Adalimumab specifically induces CD3(+) CD4(+) CD25(high) Foxp3(+) CD127(-) T-regulatory cells and decreases vascular endothelial growth factor plasma levels in refractory immuno-mediated uveitis: a non-randomized pilot intervention study.

AIM: To explore immunoregulatory and anti-inflammatory pathways specifically targeted by a subcutaneous anti-TNFαdrug-adalimumab-which might be relevant for controlling refractory uveitis.
DESIGN: Non-randomized pilot intervention study on the effects of adalimumab on Treg populations and plasma VEGF levels in refractory uveitis patients. Inflammatory and immunological parameters were measured in 12 patients before therapy, and 1 and 6 months after therapy, and analyzed in the context of ophthalmological outcomes. The results were compared with those obtained in 10 systemic prednisone-treated uveitis patients.
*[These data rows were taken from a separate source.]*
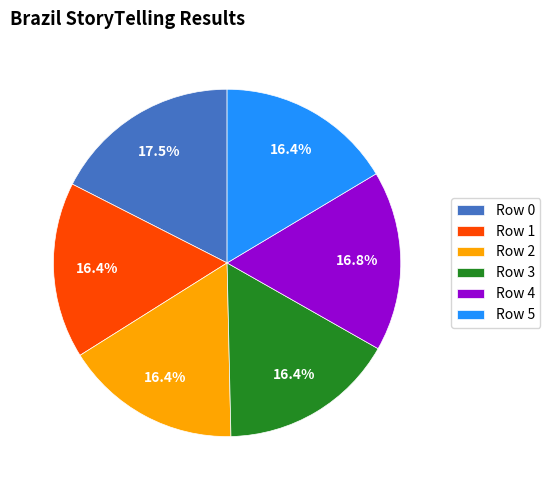

Count the number of slices in the pie.

6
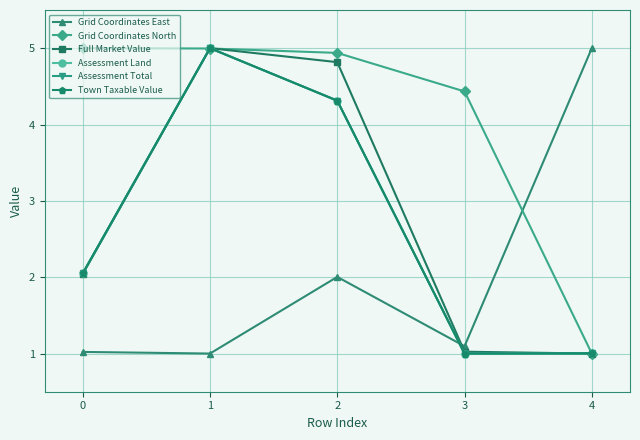

At which category is the sum across all series the highest?

1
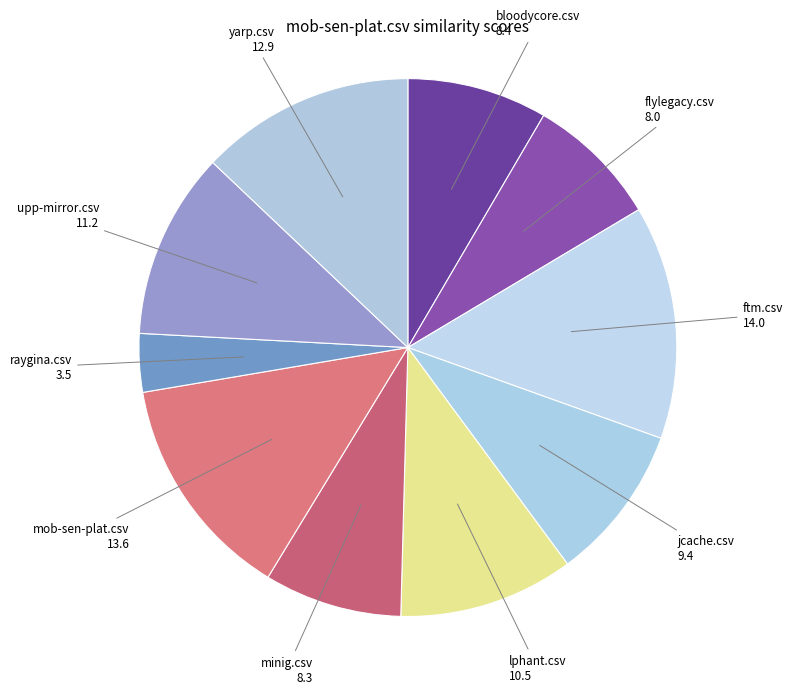

Is there any slice that represents more than half of the pie?

No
RESULTS: After 1 month of treatment, all patients responded, with 67% of adalimumab group and 80% of the corticosteroid group achieving inactivity (P=0.5). Unlike steroid-treated patients, a significant increase in T-regulatory CD4(+) CD25(high) Foxp3(+) CD127(-) cells was observed in adalimumab patients after 1 month of treatment, and maintained after 6 months (P=0.003). A significant adalimumab-specific drop in plasma VEGF was observed after 1 and 6 months of treatment (P=0.019). In every single patient, Tregs but not VEGF correlated with disease activity.
CONCLUSIONS: In refractory uveitis patients treated with adalimumab, clinical efficacy may be mediated through upregulation of Tregs in addition to modulation of VEGF-mediated inflammatory pathways. These biological properties, which were not observed in patients treated with corticosteroids, may reflect the specificity of TNF-αtargeting.